Switch "catalogue" to "catalog" throughout the lines below and write them out again with nothing else changed, leaving out the pictures.

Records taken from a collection

■ ■ ■ ■ ■ ■ ■

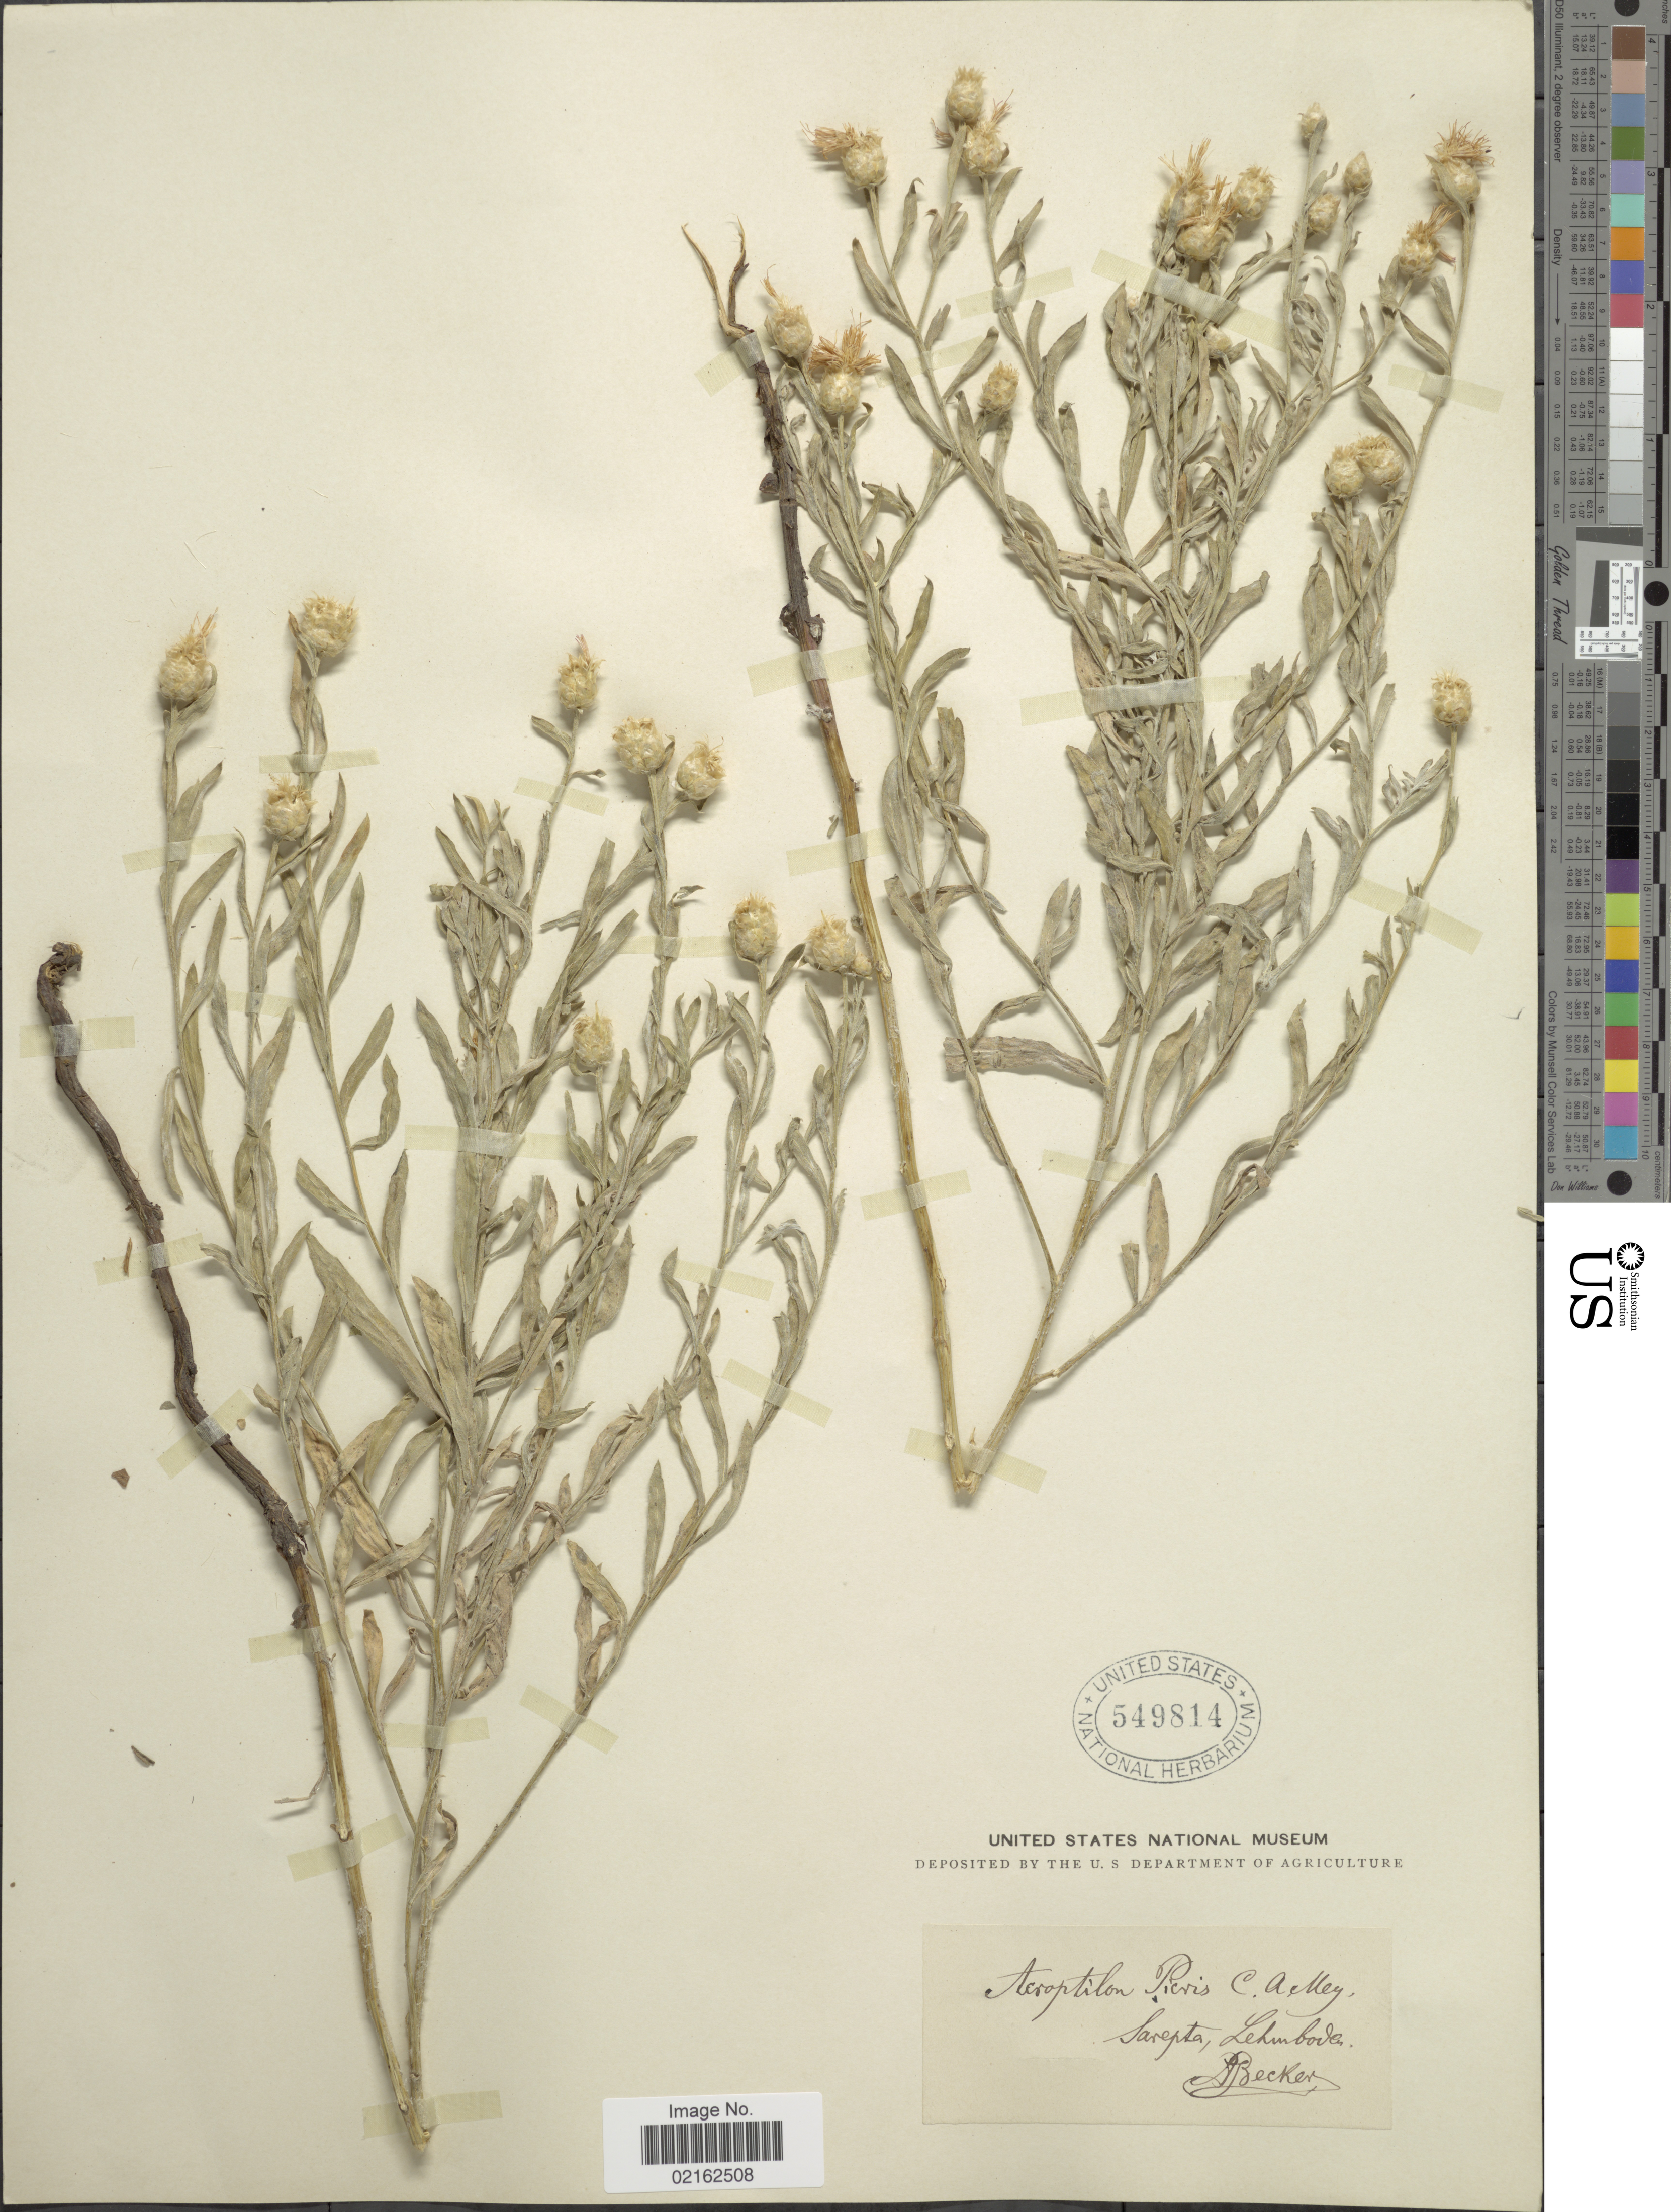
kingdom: Plantae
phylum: Tracheophyta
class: Magnoliopsida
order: Asterales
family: Asteraceae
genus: Acroptilon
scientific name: Acroptilon repens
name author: (L.) DC.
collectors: A. Becker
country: Russian Federation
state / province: Volgograd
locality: Sarepta, Lehmboden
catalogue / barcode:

■ ■ ■ ■ ■ ■ ■

### RESULT
kingdom: Plantae
phylum: Tracheophyta
class: Magnoliopsida
order: Asterales
family: Asteraceae
genus: Acroptilon
scientific name: Acroptilon repens
name author: (L.) DC.
collectors: A. Becker
country: Russian Federation
state / province: Volgograd
locality: Sarepta, Lehmboden
catalog / barcode:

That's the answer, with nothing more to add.